In the context of this scenario, it is possible with the invention that after the supply of the sample including the magnetic beads and a subsequent incubation, the beads are held magnetically in the pipette tip. After draining the blood sample, wash buffer is added to the pipette tip through the additional opening of the pipette holder and the beads are released from the pipette by air bubbles flowing past the inner wall of the pipette by subsequently drawing air into the pipette tip. This is only possible because the pipette mount is not a reciprocating pipette. Thus, a longer-lasting air intake, which is necessary for detaching the beads, is possible. After detachment, which is also the washing step, the beads (with CTC clusters) are magnetically attracted to the pipette again and the washing buffer is drained. This has the mentioned advantage that the CTC clusters are not subjected to any shearing forces when they are released and picked up through the narrow opening of the pipette tip. In addition, the wash buffers are dispensed into a sample tube, which also reduces the consumption of reaction tubes. A particularly relevant advantage is the prevented loss of beads in the reaction vessels, since the beads are not drained into the reaction vessels. This results in a reduced loss of CTCs or CTC clusters.

The single pipette holder makes it possible to connect the reservoir with washing buffer directly without a hose, e.g. in the form of a cartridge, and can therefore either be exchanged more cheaply or cleaned more easily if necessary, thus preventing contamination of the washing buffer with microorganisms.

• Der Dosierkopf kann als Mehrpipettenaufnahme in Verbindung mit einem mikrofluidischen Kanalsystem Verwendung finden. Die fluidische Aufteilung und Funktionalisierung der Kanäle ist sehr variabel. Die Vorteile dabei sind:
  • - variable Pipettenaufnahme;
  • - kein Wechsel der Pipetten notwendig;
  • - durch Vermeidung einer Hubkolbenpipette ist kein zweiter Roboterarm und keine komplizierte Ansteuerung oder maschinelle Einstellung der Pipette zum Betreiben notwendig;
  • - die Ansteuerung ist robuster als beispielsweise eine Schlauchansteuerung, wodurch auch einfacheres Verbauen möglich ist.

Multi-pipette recording:

• The dosing head can be used as a multiple pipette holder in connection with a microfluidic channel system. The fluidic distribution and functionalization of the channels is very variable. The advantages are:
  • - variable pipette holder;
  • - no need to change the pipettes;
  • - By avoiding a reciprocating pipette, no second robot arm and no complicated control or mechanical adjustment of the pipette is necessary for operation;
  • - the control is more robust than, for example, a hose control, which also makes installation easier.

• - Allgemeine Pipettieraufgaben, Medienverteilung
• - Parallele Analysen: Anschlussstück mit Messeinrichtung
• - Paralleles Anreichern von CTCs. Der Vorteil hierbei ist eine einfache Anpassung an bestehende Demonstratoren.
• - Immunpräzipitation und automatisierte Quantifizierung von Aß-Peptiden aus Blutplasma von Alzheimer Patienten.

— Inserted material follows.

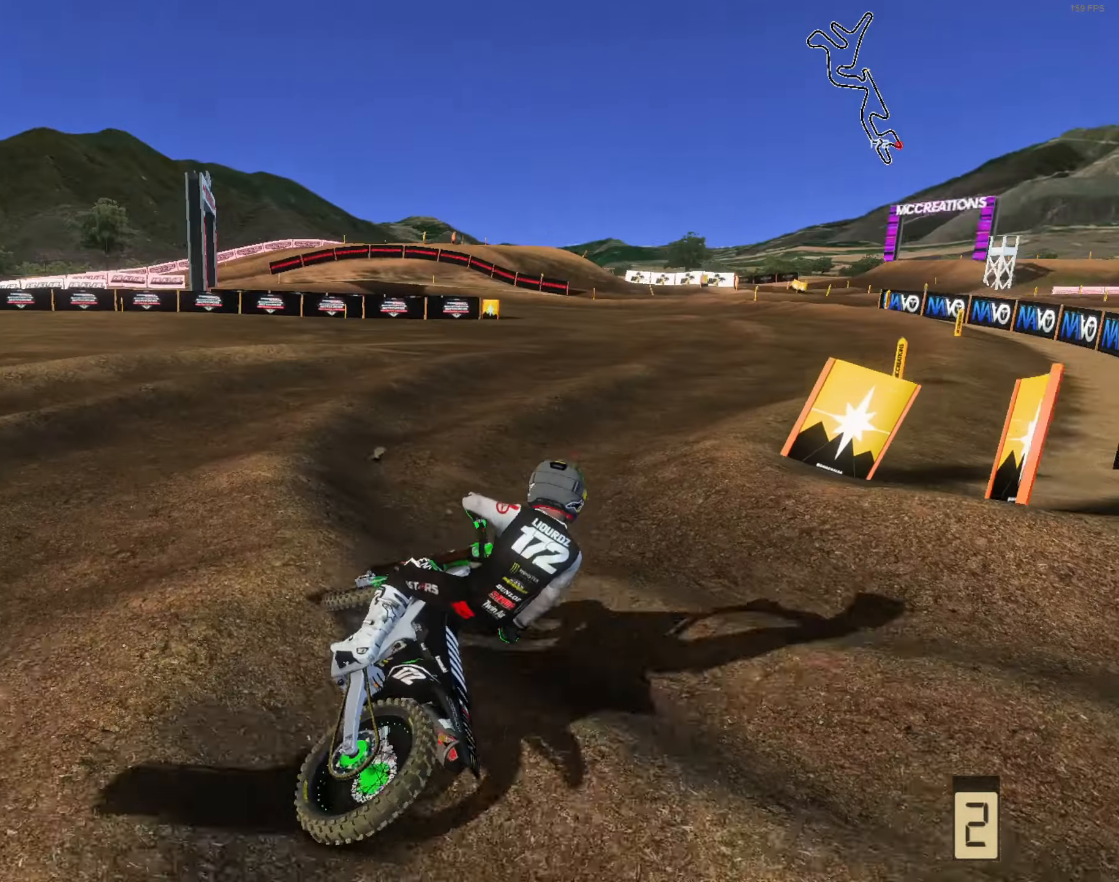
{"buttons": [], "left_stick": "up", "right_stick": "up", "events": [[17, "left_stick", "up-right"], [83, "R1", "down"], [183, "R1", "up"], [183, "left_stick", "up-left"], [317, "left_stick", "up"], [317, "right_stick", "up"]]}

Possible application scenarios are:

• - General pipetting tasks, media distribution
• - Parallel analyses: connector with measuring device
• - Parallel enrichment of CTCs. The advantage here is a simple adaptation to existing demonstrators.
• - Immunoprecipitation and automated quantification of Aß peptides from blood plasma of Alzheimer's patients.

Immunoprecipitation and a subsequent ELISA (Enzyme-linked Immunosorbent Assay) are necessary for the detection of Aß peptides from patient plasma. Immunoprecipitation is a time-consuming process, which is partly due to the large number of washing steps required. The same applies to performing an ELISA. This procedure is carried out manually in most laboratories and thus ties up workers. Fully automated processes are usually carried out on a large scale with the King Fisher system, which enables precipitation of up to 96 samples (including controls). However, this large number of samples is only necessary for scientific investigations, in everyday clinical practice the system is disproportionate, since a smaller number (e.g. no more than 8 patients) can be assumed in a clinic per day. In addition, a large number of special consumables (plates, adapters for magnets) are required. In addition to the intensive preparation for the King Fisher system, which means the pipetting of at least 6 plates of 96 wells each, the analysis by ELISA is also necessary after the immunoprecipitation, which is also very time-consuming due to intensive, manual pipetting is. In addition, the samples must be manually transferred to a pipetting robot

Experiments with the invention show that immunomagnetic enrichment can be carried out in pipette tips. For the quick analysis of patient samples, it is necessary to process samples in parallel. This is made possible by using the dosing system according to the invention as a multi-pipette holder. With the help of adapted demonstrators, an immunoprecipitation of several samples can be carried out simultaneously.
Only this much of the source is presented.